## Saved data entries:
###
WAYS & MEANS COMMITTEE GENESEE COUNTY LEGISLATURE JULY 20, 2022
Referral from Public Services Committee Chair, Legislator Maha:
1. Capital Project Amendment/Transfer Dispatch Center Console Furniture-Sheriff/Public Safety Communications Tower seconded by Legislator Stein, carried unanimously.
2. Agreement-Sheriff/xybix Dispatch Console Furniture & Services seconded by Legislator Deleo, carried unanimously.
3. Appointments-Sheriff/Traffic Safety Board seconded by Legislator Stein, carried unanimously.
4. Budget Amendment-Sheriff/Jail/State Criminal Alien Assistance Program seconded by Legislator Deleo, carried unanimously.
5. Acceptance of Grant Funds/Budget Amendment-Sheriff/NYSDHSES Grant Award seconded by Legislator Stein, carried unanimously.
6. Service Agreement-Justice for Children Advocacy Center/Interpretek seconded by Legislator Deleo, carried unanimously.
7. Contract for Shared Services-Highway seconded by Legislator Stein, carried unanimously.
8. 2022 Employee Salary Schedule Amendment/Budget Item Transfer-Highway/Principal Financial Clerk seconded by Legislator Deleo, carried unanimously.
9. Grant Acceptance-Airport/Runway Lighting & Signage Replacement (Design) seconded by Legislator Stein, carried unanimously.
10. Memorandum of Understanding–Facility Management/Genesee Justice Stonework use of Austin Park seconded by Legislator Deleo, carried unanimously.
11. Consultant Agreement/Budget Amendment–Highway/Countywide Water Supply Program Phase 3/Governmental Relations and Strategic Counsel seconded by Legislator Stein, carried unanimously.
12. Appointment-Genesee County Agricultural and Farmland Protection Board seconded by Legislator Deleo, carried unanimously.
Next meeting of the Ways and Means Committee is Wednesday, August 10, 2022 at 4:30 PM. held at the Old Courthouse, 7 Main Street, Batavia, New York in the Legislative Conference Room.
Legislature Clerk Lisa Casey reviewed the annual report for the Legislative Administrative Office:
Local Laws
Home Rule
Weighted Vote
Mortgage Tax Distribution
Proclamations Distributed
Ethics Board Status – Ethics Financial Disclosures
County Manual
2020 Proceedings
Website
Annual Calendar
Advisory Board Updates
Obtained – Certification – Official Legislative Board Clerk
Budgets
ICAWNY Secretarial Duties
###
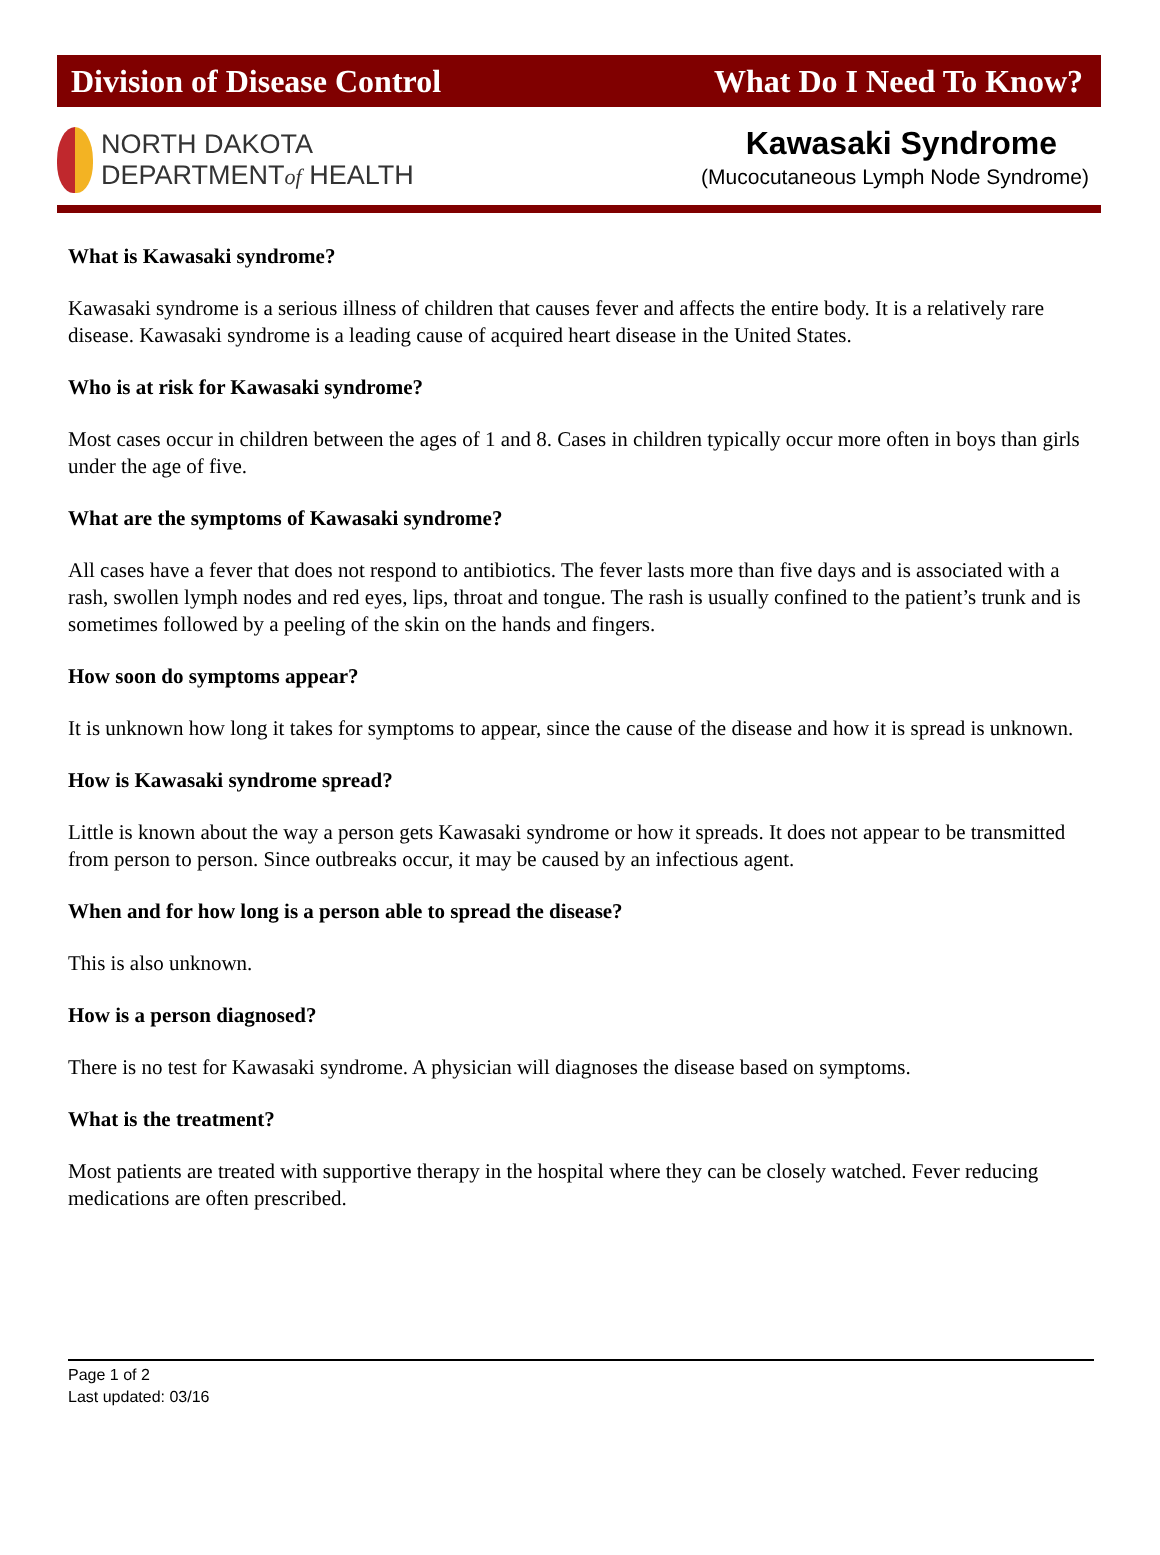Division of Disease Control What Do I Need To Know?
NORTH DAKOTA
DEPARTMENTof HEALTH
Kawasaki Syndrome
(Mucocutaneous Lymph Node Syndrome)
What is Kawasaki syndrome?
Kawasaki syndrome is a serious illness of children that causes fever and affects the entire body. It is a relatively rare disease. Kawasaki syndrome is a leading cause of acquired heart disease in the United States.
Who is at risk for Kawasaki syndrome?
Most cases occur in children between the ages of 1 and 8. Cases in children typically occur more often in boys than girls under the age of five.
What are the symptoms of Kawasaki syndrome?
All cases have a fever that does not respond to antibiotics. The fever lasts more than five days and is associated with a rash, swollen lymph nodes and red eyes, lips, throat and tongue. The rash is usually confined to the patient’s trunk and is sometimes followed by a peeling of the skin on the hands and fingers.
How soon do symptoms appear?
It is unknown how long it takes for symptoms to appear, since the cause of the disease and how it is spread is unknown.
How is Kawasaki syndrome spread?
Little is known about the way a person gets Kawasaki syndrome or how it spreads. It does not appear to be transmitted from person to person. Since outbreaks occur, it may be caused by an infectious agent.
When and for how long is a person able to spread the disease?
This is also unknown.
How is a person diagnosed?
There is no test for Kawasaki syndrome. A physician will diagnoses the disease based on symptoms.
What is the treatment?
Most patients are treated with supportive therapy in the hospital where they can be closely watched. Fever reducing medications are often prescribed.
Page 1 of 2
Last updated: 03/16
###
For the word "does", count the lines of the records above that hold it and state only that count.

## Solved exercise:
2